» Data excerpt:
------------

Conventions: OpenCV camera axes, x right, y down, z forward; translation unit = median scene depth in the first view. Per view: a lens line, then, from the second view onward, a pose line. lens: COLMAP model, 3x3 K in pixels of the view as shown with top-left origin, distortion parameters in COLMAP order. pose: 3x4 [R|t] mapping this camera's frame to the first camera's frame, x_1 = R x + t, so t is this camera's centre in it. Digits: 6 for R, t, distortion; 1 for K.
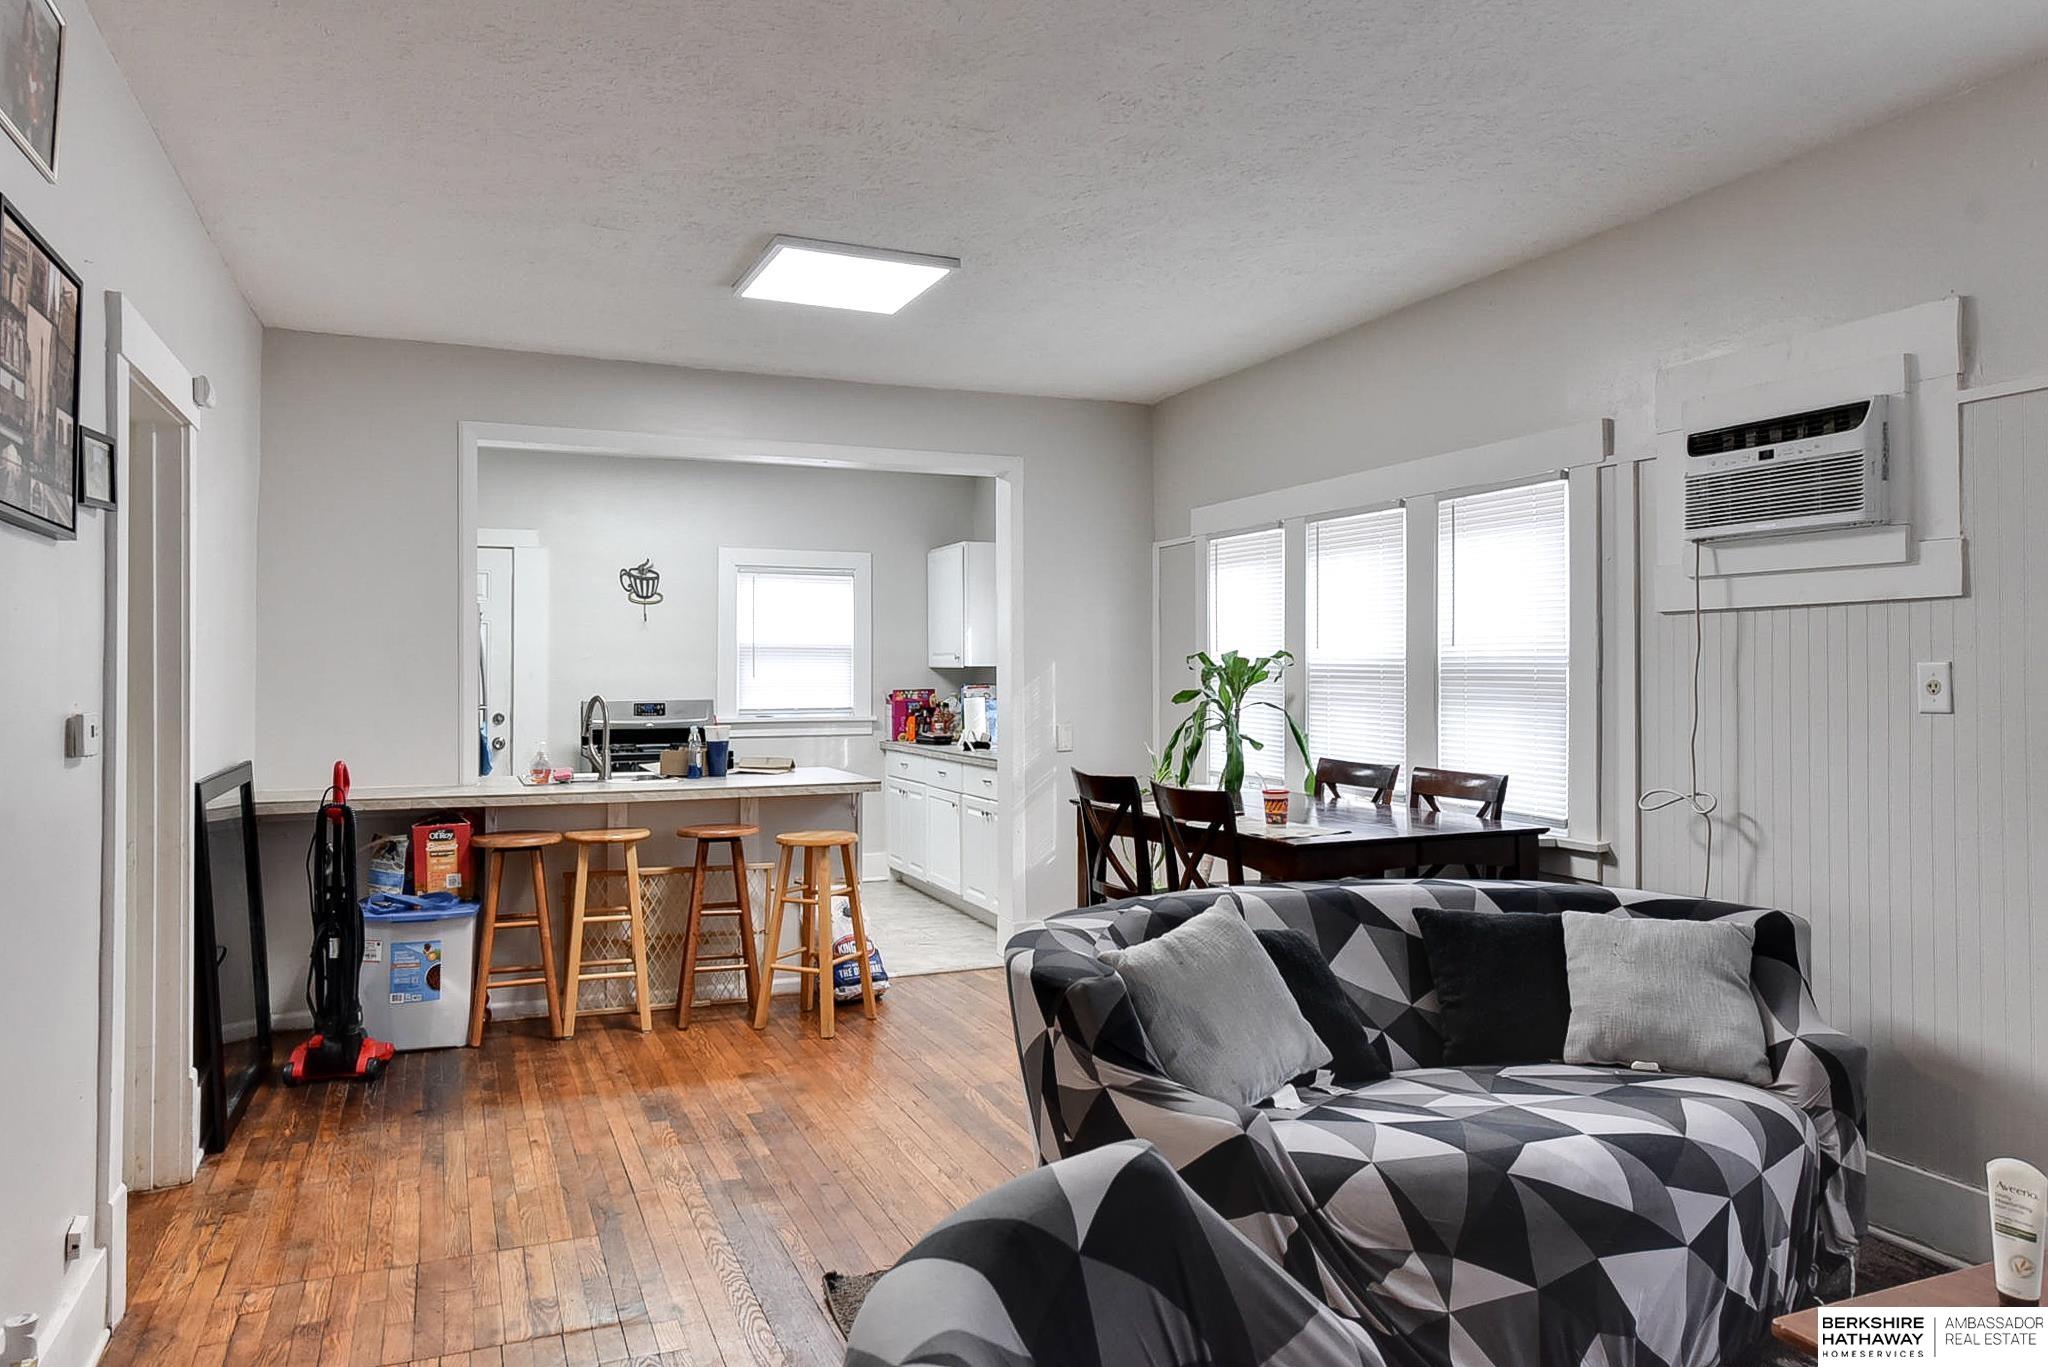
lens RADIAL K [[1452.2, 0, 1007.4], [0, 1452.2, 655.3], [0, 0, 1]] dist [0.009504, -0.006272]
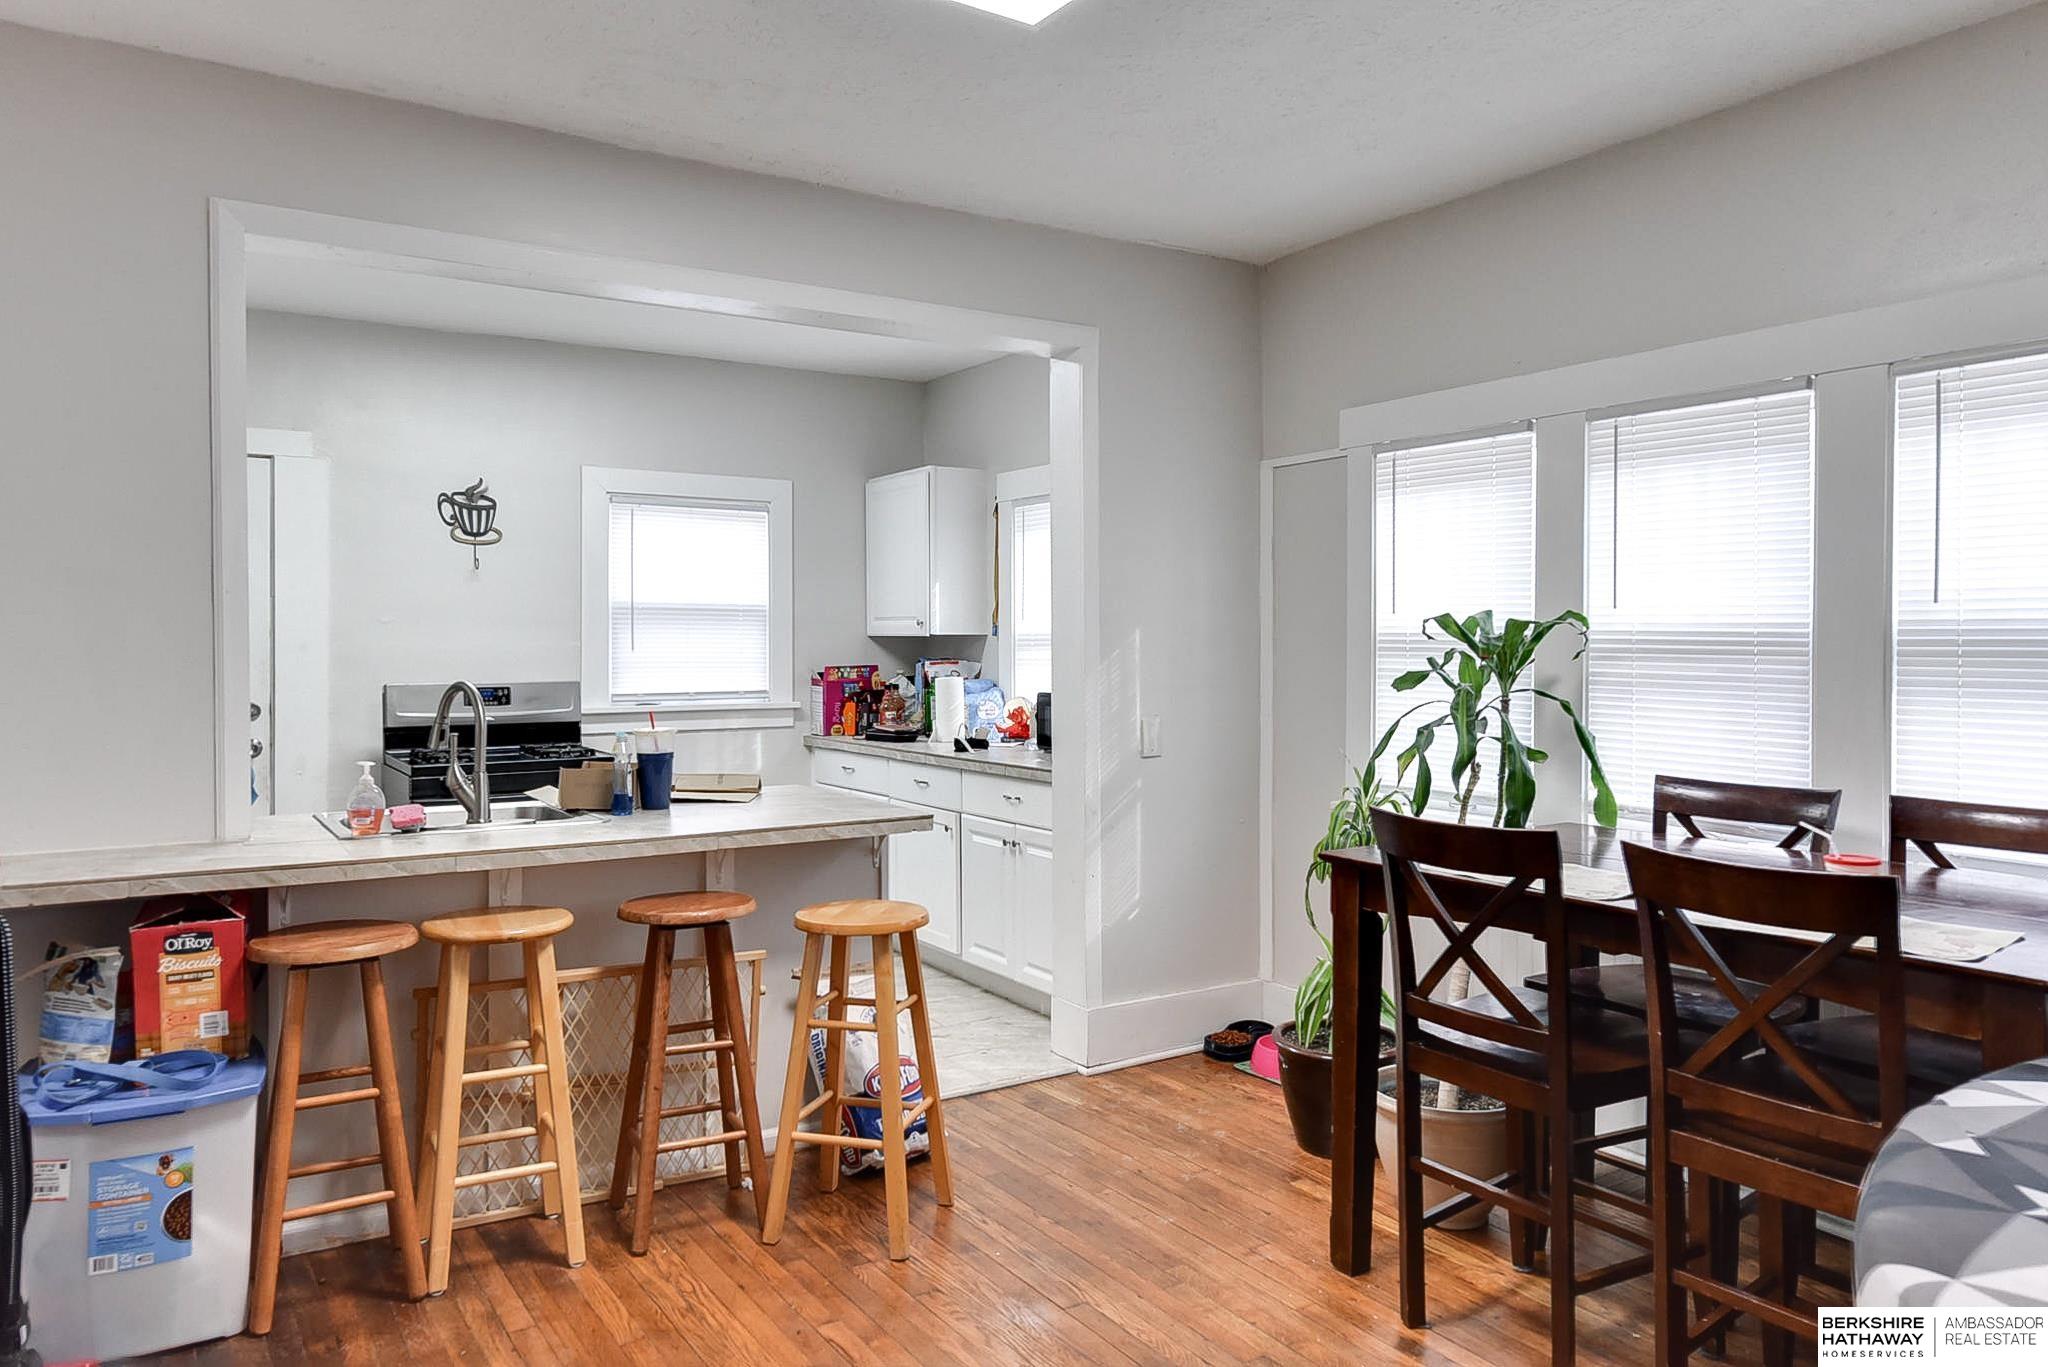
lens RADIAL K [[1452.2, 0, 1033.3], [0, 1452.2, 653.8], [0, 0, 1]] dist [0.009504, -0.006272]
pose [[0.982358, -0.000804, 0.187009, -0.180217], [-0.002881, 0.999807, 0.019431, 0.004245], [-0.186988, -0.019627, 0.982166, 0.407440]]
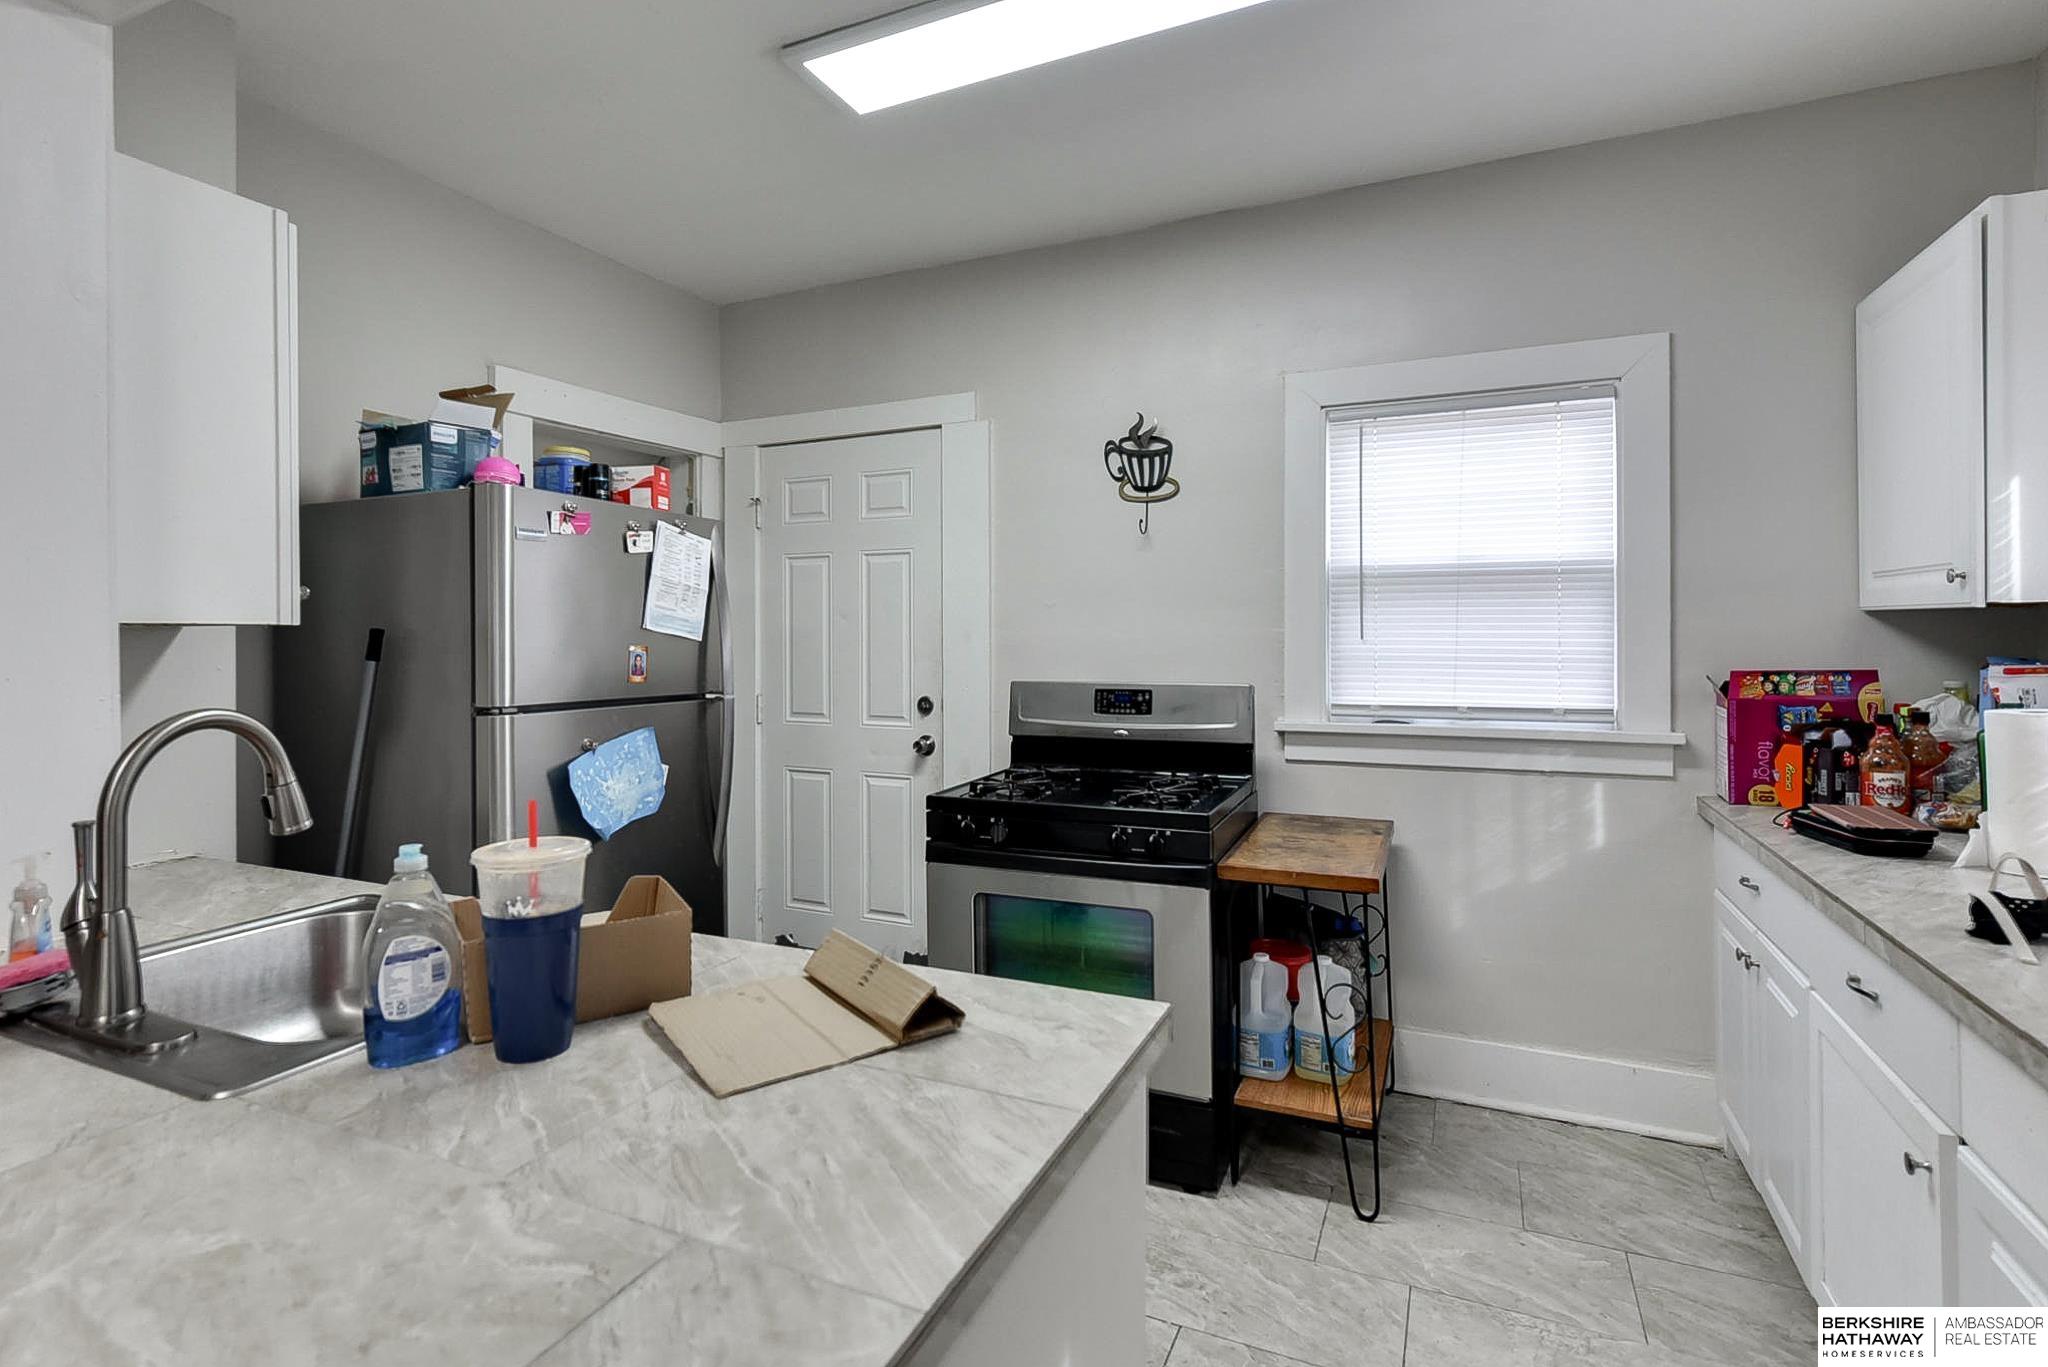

------------

» Work request:
Arrange the lines of the listing above as a numbered list, leaving out blank lines and the pictures.

» Task answer:
1. Conventions: OpenCV camera axes, x right, y down, z forward; translation unit = median scene depth in the first view. Per view: a lens line, then, from the second view onward, a pose line. lens: COLMAP model, 3x3 K in pixels of the view as shown with top-left origin, distortion parameters in COLMAP order. pose: 3x4 [R|t] mapping this camera's frame to the first camera's frame, x_1 = R x + t, so t is this camera's centre in it. Digits: 6 for R, t, distortion; 1 for K.
2. lens RADIAL K [[1452.2, 0, 1007.4], [0, 1452.2, 655.3], [0, 0, 1]] dist [0.009504, -0.006272]
3. lens RADIAL K [[1452.2, 0, 1033.3], [0, 1452.2, 653.8], [0, 0, 1]] dist [0.009504, -0.006272]
4. pose [[0.982358, -0.000804, 0.187009, -0.180217], [-0.002881, 0.999807, 0.019431, 0.004245], [-0.186988, -0.019627, 0.982166, 0.407440]]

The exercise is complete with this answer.